Provided passage:

Cato Institute has performed a review of the research that exists and came out in favor of the tech companies:
Professionally, I haven’t worked on this issue, but I have worked as a developer for big tech, know who all would be working on this stuff, and researched all of the technologies in use and have thought a fair amount about this issue. I believe that I can give a fairly factual answer to the question.
One thing to note is that a majority of the people who will have developed the tools for automated moderation are Chinese and Indian. They’re just trying to achieve whatever policy aims have been handed to them by Legal.
Legal will tell them to do something very specific like, “Remove all content that incites violence.”
The way that this will be done is that they’ll create two sets of data, 1) a large body of general content from millions of users and 2) moderated content by human moderators that was flagged as having content that incites violence.
From there, they’ll use various techniques to try and make a programmatic determination of what words, phrases, etc. can be detected that differentiate those posts from the general set and make them be a part of the moderated content.

Stored data:
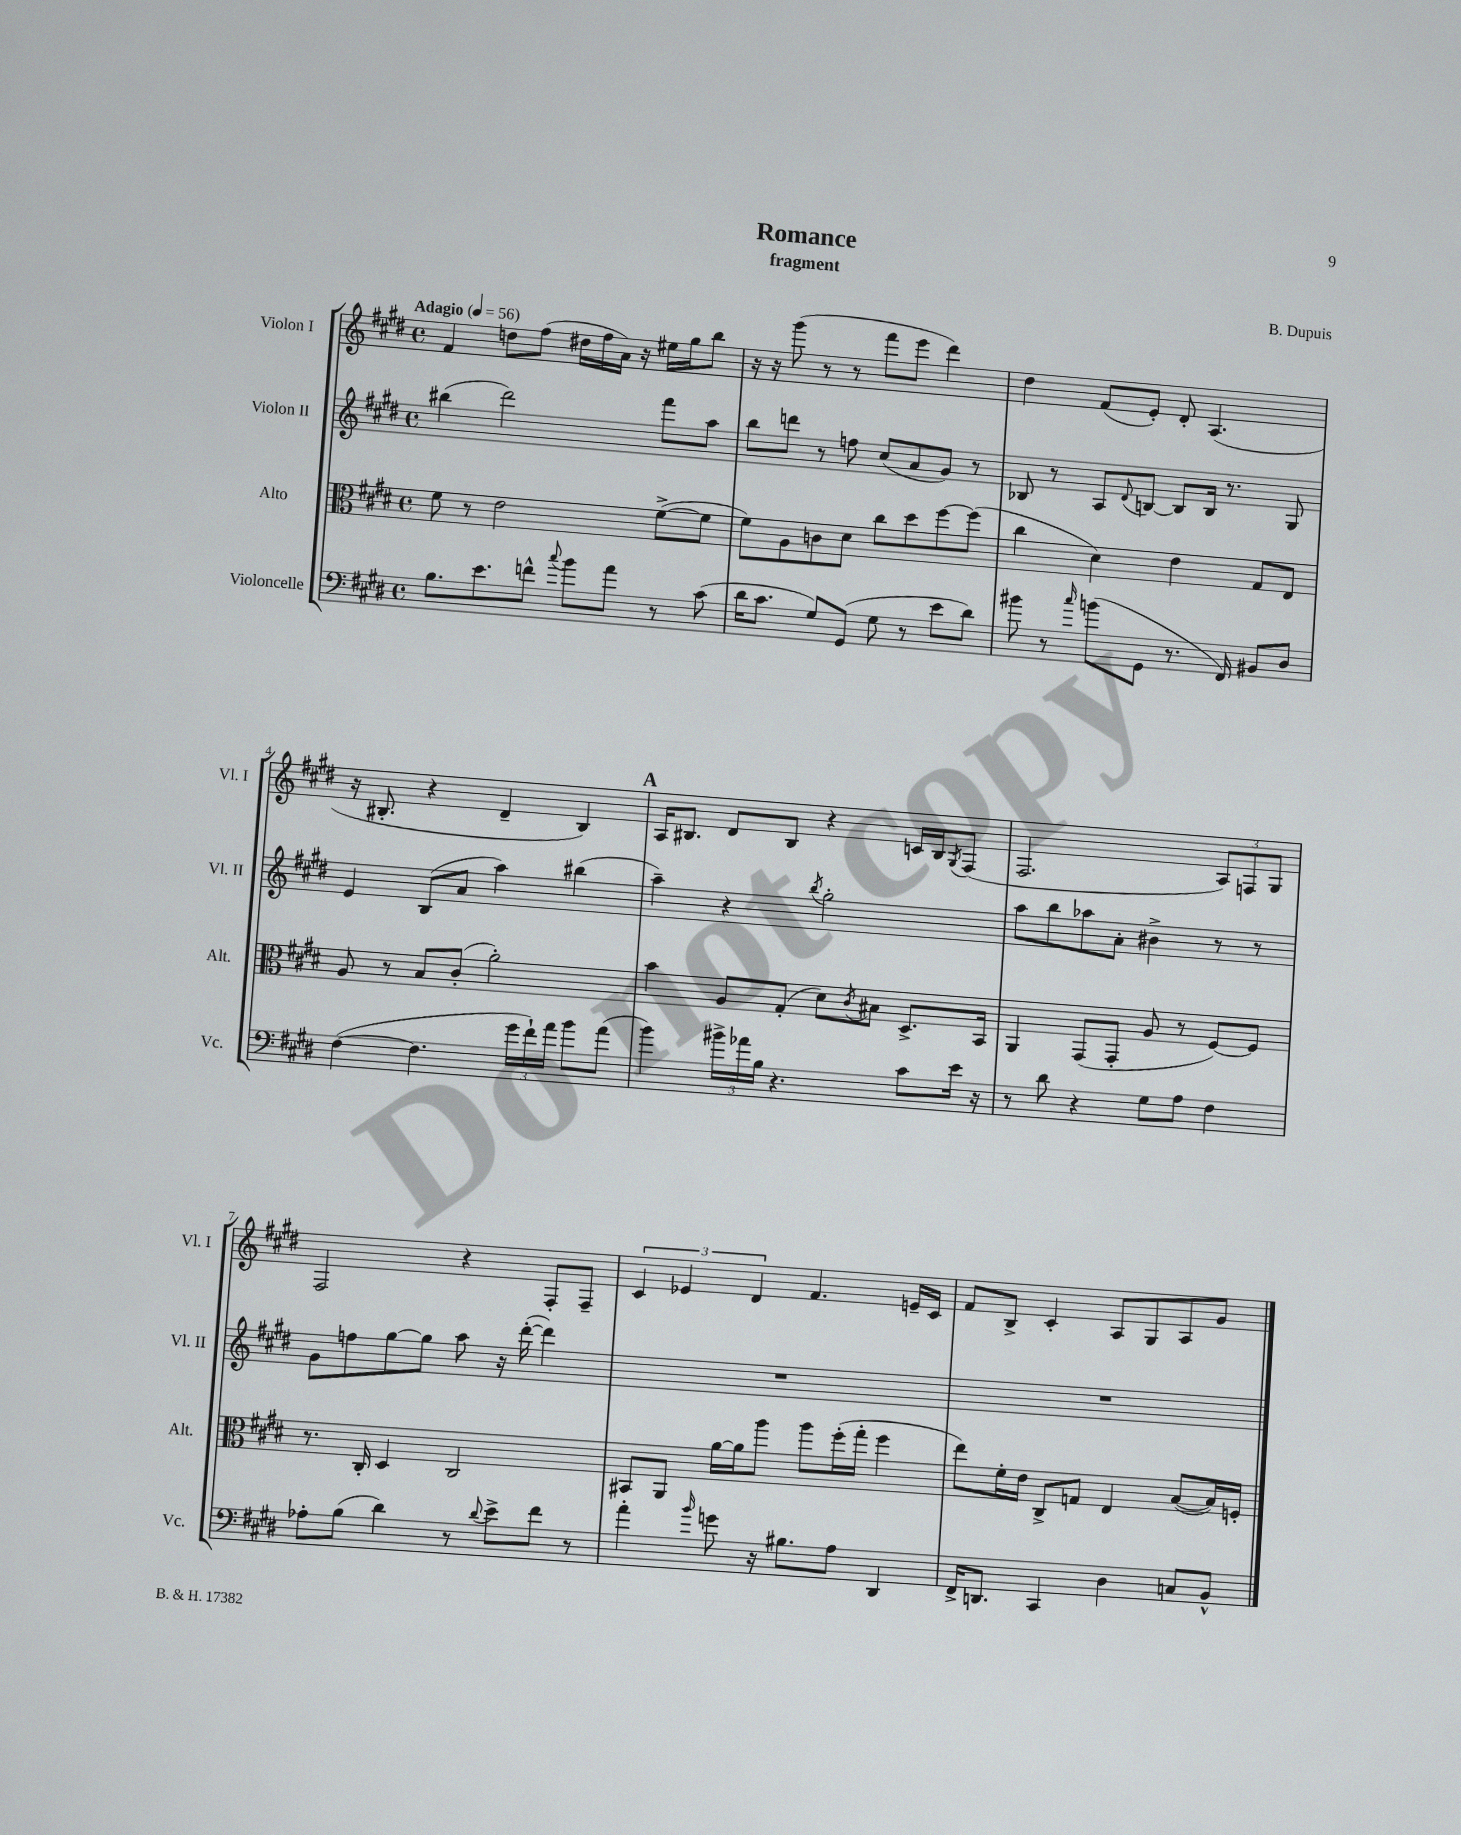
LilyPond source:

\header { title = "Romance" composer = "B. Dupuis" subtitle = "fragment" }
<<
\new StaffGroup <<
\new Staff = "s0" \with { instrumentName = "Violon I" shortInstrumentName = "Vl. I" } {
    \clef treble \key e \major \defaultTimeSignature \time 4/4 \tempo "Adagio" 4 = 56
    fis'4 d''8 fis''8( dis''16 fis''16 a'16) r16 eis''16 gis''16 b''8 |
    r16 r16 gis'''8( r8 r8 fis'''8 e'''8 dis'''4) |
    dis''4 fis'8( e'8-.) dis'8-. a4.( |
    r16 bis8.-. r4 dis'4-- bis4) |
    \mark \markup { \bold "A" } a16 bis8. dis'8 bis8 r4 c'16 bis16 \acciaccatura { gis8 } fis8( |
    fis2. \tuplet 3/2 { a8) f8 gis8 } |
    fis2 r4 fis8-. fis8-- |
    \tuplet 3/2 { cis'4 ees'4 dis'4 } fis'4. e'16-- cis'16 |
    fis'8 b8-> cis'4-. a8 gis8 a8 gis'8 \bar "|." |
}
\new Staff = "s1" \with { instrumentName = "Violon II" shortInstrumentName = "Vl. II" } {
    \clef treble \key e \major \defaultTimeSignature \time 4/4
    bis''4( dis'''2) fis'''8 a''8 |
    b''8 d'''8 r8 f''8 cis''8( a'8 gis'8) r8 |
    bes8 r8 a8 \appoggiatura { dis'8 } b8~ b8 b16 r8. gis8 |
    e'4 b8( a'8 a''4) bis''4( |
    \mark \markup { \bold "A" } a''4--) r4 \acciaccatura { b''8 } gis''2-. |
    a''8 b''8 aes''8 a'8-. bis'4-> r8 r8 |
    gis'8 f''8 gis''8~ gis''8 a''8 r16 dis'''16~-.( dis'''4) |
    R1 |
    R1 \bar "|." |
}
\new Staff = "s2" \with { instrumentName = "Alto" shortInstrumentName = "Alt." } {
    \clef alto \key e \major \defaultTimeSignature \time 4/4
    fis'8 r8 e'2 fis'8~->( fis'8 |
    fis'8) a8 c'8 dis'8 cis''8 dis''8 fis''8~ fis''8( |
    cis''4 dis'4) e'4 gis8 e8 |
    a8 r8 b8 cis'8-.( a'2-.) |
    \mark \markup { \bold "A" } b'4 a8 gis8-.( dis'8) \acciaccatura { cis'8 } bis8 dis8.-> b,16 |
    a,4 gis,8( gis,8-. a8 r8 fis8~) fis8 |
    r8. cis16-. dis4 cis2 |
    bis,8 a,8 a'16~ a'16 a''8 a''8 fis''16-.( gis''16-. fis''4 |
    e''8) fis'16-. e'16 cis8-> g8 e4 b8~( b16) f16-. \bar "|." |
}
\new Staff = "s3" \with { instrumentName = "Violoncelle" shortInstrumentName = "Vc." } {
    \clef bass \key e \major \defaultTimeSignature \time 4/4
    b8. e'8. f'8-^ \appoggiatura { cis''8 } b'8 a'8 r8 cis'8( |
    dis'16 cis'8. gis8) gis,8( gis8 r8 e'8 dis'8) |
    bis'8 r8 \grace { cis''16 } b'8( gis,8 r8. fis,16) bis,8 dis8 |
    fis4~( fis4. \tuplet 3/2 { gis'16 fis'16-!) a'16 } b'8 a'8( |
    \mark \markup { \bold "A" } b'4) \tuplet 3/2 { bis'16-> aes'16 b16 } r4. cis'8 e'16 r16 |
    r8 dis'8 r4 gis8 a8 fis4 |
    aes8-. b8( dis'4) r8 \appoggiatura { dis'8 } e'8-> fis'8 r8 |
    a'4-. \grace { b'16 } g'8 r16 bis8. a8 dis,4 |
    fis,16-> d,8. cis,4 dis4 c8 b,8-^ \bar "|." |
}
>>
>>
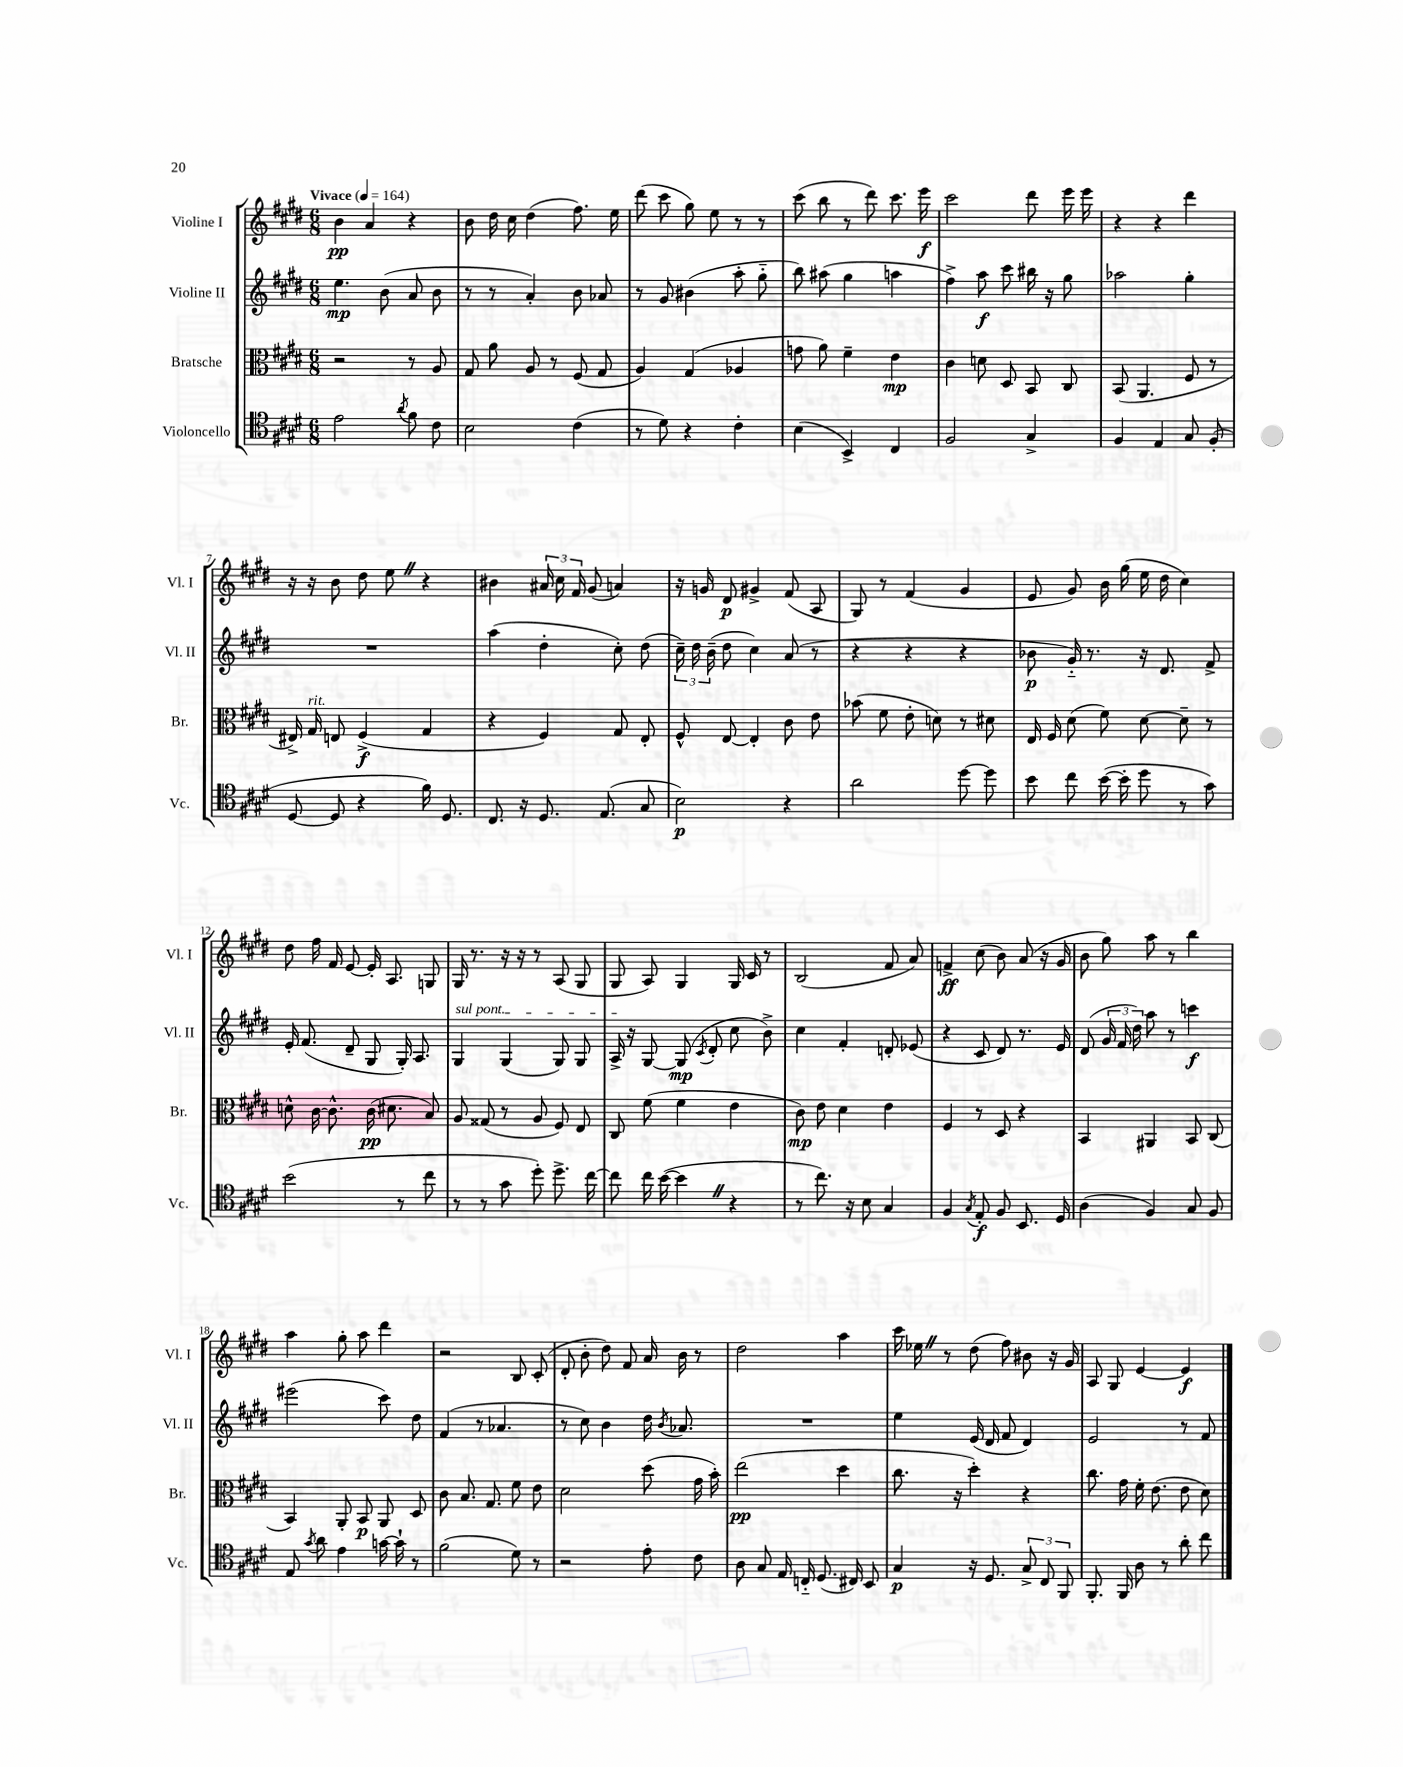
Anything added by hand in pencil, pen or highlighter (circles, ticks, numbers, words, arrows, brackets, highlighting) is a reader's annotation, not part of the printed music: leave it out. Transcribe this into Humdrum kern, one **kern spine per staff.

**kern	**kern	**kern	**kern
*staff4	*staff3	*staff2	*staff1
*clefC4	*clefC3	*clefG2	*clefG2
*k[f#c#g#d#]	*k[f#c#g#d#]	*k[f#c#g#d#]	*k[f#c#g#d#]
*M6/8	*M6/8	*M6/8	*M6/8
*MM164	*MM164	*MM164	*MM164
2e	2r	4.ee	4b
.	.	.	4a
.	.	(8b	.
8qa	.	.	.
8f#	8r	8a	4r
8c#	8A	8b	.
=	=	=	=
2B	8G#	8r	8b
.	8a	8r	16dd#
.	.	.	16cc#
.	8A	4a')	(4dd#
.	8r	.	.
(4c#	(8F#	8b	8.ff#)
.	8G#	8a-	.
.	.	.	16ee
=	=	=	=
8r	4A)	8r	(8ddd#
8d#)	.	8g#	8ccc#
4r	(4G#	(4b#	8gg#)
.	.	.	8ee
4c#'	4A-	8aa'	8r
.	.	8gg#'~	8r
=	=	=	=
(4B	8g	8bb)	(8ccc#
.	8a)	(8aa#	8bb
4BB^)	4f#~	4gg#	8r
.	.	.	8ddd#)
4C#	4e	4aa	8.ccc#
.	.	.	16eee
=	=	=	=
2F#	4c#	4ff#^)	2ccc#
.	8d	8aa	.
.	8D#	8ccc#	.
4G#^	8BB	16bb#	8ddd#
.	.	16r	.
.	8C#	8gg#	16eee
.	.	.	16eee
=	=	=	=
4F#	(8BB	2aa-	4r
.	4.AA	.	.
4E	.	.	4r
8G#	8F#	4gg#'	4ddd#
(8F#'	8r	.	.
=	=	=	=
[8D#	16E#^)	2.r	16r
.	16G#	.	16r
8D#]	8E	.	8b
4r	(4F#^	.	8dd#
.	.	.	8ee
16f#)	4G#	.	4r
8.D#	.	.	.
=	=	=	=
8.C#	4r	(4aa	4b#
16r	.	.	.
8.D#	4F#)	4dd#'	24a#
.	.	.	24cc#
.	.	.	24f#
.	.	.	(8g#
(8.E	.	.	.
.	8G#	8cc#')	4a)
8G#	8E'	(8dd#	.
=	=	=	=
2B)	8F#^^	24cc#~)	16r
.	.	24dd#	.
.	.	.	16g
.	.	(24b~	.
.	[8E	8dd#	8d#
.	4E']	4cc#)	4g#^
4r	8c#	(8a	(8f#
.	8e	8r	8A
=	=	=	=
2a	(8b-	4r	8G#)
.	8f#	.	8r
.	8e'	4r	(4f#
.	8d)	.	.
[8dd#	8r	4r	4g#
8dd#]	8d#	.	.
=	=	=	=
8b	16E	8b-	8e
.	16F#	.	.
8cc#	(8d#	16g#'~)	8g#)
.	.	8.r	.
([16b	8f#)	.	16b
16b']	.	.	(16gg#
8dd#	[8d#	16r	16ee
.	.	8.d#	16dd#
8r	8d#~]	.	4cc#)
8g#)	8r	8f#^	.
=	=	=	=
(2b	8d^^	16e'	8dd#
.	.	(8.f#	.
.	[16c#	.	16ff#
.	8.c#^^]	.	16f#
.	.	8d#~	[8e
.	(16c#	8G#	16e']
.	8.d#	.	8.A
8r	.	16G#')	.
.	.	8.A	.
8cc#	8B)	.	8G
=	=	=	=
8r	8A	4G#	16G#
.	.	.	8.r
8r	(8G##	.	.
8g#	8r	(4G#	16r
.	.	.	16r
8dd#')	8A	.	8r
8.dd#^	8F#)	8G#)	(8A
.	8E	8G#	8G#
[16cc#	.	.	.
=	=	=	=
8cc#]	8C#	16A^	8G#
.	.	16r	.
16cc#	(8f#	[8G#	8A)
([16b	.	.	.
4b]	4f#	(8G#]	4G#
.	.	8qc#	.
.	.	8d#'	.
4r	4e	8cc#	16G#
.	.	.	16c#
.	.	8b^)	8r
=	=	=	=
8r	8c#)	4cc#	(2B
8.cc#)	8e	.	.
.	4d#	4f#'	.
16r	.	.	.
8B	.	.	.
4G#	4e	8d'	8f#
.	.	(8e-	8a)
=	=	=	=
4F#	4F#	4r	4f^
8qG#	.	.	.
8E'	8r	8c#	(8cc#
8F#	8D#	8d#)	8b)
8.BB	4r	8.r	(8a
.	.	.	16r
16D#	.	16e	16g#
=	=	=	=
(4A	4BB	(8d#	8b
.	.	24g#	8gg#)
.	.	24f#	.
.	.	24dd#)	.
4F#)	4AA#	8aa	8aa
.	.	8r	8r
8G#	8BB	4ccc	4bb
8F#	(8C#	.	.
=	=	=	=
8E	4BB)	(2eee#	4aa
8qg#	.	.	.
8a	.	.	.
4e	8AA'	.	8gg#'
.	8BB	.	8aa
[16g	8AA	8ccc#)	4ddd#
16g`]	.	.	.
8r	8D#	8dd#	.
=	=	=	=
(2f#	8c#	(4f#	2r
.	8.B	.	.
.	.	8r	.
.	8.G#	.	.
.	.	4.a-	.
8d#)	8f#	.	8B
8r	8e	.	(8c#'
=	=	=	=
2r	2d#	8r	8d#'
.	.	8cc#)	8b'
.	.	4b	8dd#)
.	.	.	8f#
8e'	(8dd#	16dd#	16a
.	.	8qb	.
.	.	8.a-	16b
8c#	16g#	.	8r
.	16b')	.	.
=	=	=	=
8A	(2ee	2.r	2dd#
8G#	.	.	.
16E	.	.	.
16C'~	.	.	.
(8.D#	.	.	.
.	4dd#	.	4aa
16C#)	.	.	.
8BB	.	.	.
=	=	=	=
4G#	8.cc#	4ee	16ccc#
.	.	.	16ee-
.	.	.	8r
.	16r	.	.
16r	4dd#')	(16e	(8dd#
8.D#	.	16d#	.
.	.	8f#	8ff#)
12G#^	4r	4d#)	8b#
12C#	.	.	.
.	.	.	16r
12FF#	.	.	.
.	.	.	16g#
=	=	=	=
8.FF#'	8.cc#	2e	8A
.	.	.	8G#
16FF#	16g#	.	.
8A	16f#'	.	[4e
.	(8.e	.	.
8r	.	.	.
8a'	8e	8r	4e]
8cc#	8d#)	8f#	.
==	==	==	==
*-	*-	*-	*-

Do this:
Pick up the forum post on automated content moderation where it stops, and continue it from its final sentence.

Output:
In essence, the AI (done well) just replicates the thinking of the original human moderators. Neither the Chinese nor Indian developers are going to fiddle with that any more than that. They have no motive to try and target any particular political entity. They’re just doing what Legal asked and trying to flag content that’s probably an incitement to violence. And while the large body of American developers might have a political motive, the way that you create these sorts of systems don’t really allow for personal politics to intervene, nor would anyone. They’re professional coders, not political spies sent in by the DNC. Thinking that they would is silly. As said, all anyone will do is take historical moderation decisions, and use that as a data set for detecting illicit posts.
So the question is: Who are the human moderators and what is their political leaning?
I believe that that answer varies, but I strongly suspect that it the general answer would be that it’s a large body of Indians, Philippinos, and stay-at-home moms in the Midwest.
These are not bastions of American Democratic Party support. And these people are vastly short of the number of people needed, so when they were generating the data that was fed into the AIs to train them, they had to moderate the entire Internet by hand and that’s completely infeasible for the number of people who were hired to perform that moderation.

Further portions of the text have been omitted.